第206話 来訪者
「…………なるほどのぅ。遂に知られてしまったか」
ギルドマスター室にある来客用のソファーに座りながら、ブロン・レジスターはそう呟いた。現在、その部屋にいるのはギルドマスターであるブロンとシンヤの2人だけ。ドルツからクラン"箱舟"について聞かされたシンヤは次の日すぐにギルドへと足を運び、こうして事実の確認にやってきたのだ。
「何だ?隠しておきたかったのか?」
「いや、そういう訳ではないが、あえて伝える程のことでもないと思ってな。それにいつかは知られてしまうと思っておった」
「そりゃ、うちには優秀な探偵がいるからな」
「そうじゃな」
「で?どうなんだよ。俺が今、言ったことは事実なのか?」
「ああ。概ね事実じゃ。確かにクラン"箱舟"はかつて存在していたし、ワシもその一員じゃった」
「そうか。にしてもとんでもないメンバーが揃っていたんだな」
「今にして思えばじゃがな。今でこそ、SSランクやSSSランク冒険者となっている者もおろうが、当時はそこまでではない者がほとんどじゃった。
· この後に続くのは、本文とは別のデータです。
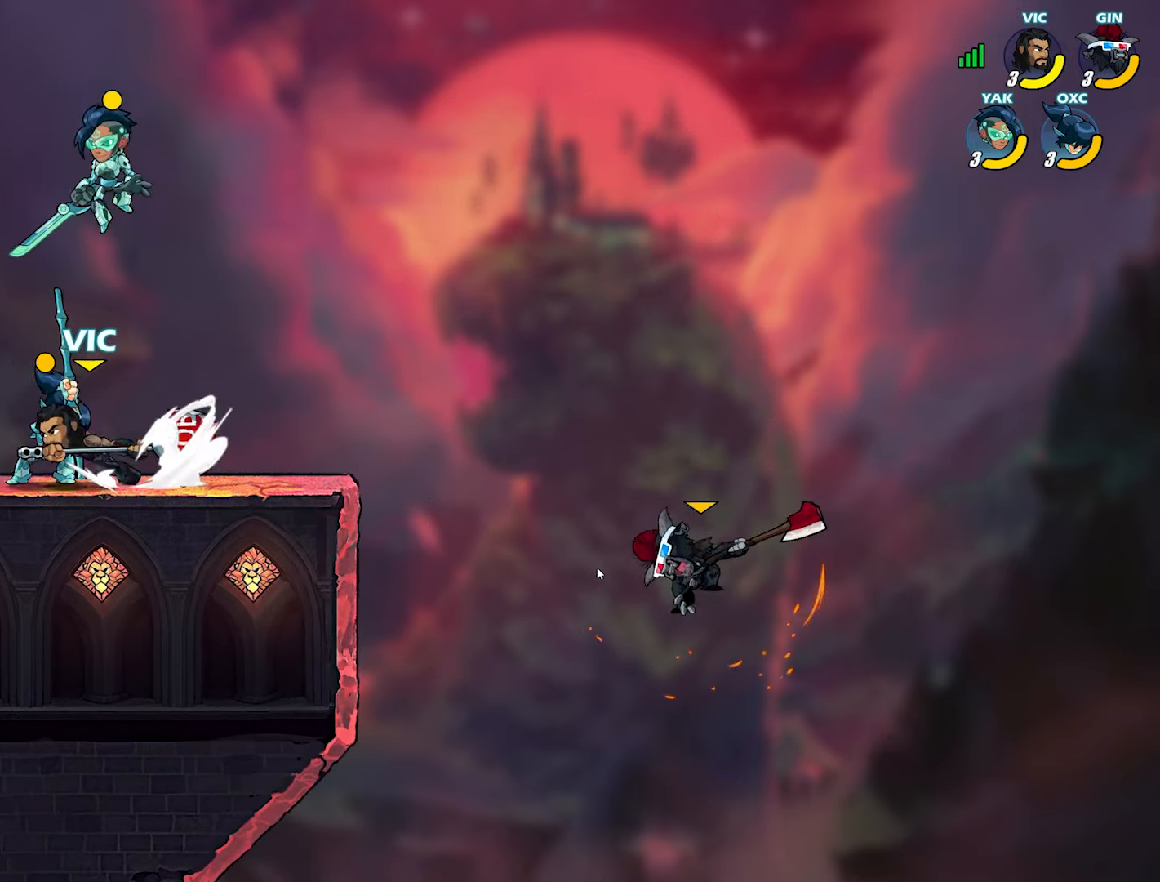
{"buttons": ["TRIANGLE"], "left_stick": "center", "right_stick": "center", "events": [[33, "L2", "up"], [83, "left_stick", "right"], [117, "TRIANGLE", "down"], [217, "TRIANGLE", "up"], [300, "TRIANGLE", "down"], [383, "TRIANGLE", "up"], [450, "left_stick", "center"], [483, "TRIANGLE", "down"]]}
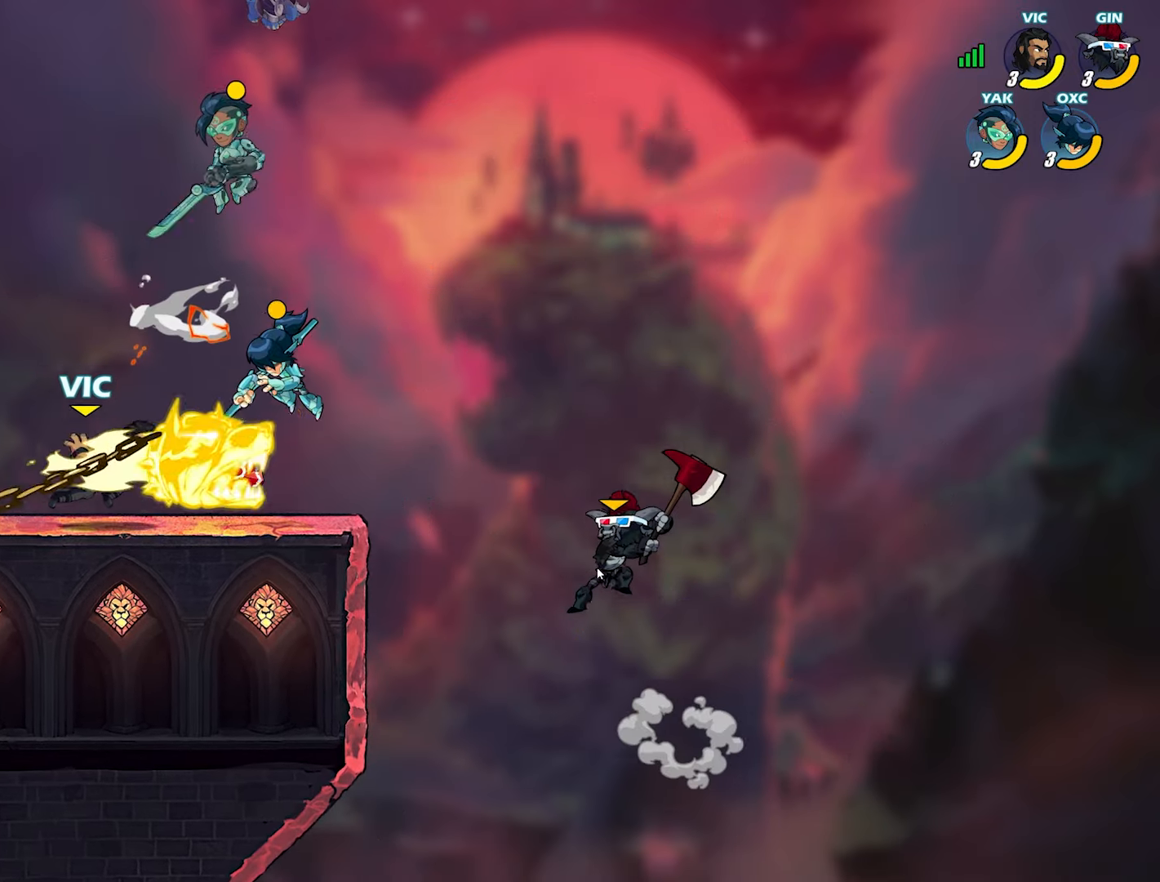
{"buttons": [], "left_stick": "left", "right_stick": "center", "events": [[33, "TRIANGLE", "up"], [483, "left_stick", "left"]]}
まぁ、たとえ現役で活躍する今のSSSランク冒険者とお主らを比べてみてもこちらが恥ずかしい思いをすることに変わりはないのじゃが」
「じゃあ大して強くもない、ましてや将来化けるかどうかも分からないような奴らが集まってできてたっていうのか?」
「全てはあの方の先見性の為せる技じゃ。ワシらは色々なところを旅して回った。道中、色々なことがあり、その都度メンバーも増えていった。とはいっても強引にどこかから攫ってきた訳ではない。向こうから仲間に加えて欲しいと言ってきたり、本心ではついていきたいと思っているが、なかなか言い出せない者にあの方自らが声をお掛けなさっていた。しかし、それは全員にではなく、たまに拒んでいたこともあったりした。おそらく、あの方なりの基準となるものがそこにはあったのじゃろう」
「人材を見極めてたってことか?何者なんだ、そいつ」
「そのお方は"箱舟"のクランマスターじゃった。傲岸不遜・豪放磊落を絵に描いたような人物でどこか人を惹きつける魅力があった。いつも豪快でそれは食事にしても戦いにしてもそう。あの方の周りは常に笑顔が溢れておった。口癖はこう。"小さなことは酒でも飲んで忘れろ。大きなことは死なない限り、大丈夫"……………ワシらは当然として、関わる全ての者があの方に救われていった」
「………………」
「以前、受付嬢のマリーから聞いたらしいな?ワシがお主によく世話を焼く理由がお主がワシの息子に似ているからだと」
「ああ」
「それはな、半分嘘じゃ」
「半分?」
「むろん息子とお主を重ねておったのは間違いない。じゃが、それは単に容姿や雰囲気が似ていたからではなく、歳が近いという理由からだった」
「なるほど。じゃあ、もう半分の理由は?」
「それは……………」
そこで一旦言葉を区切ったブロンが10秒程溜めた後に放った言葉は驚くべきものだった。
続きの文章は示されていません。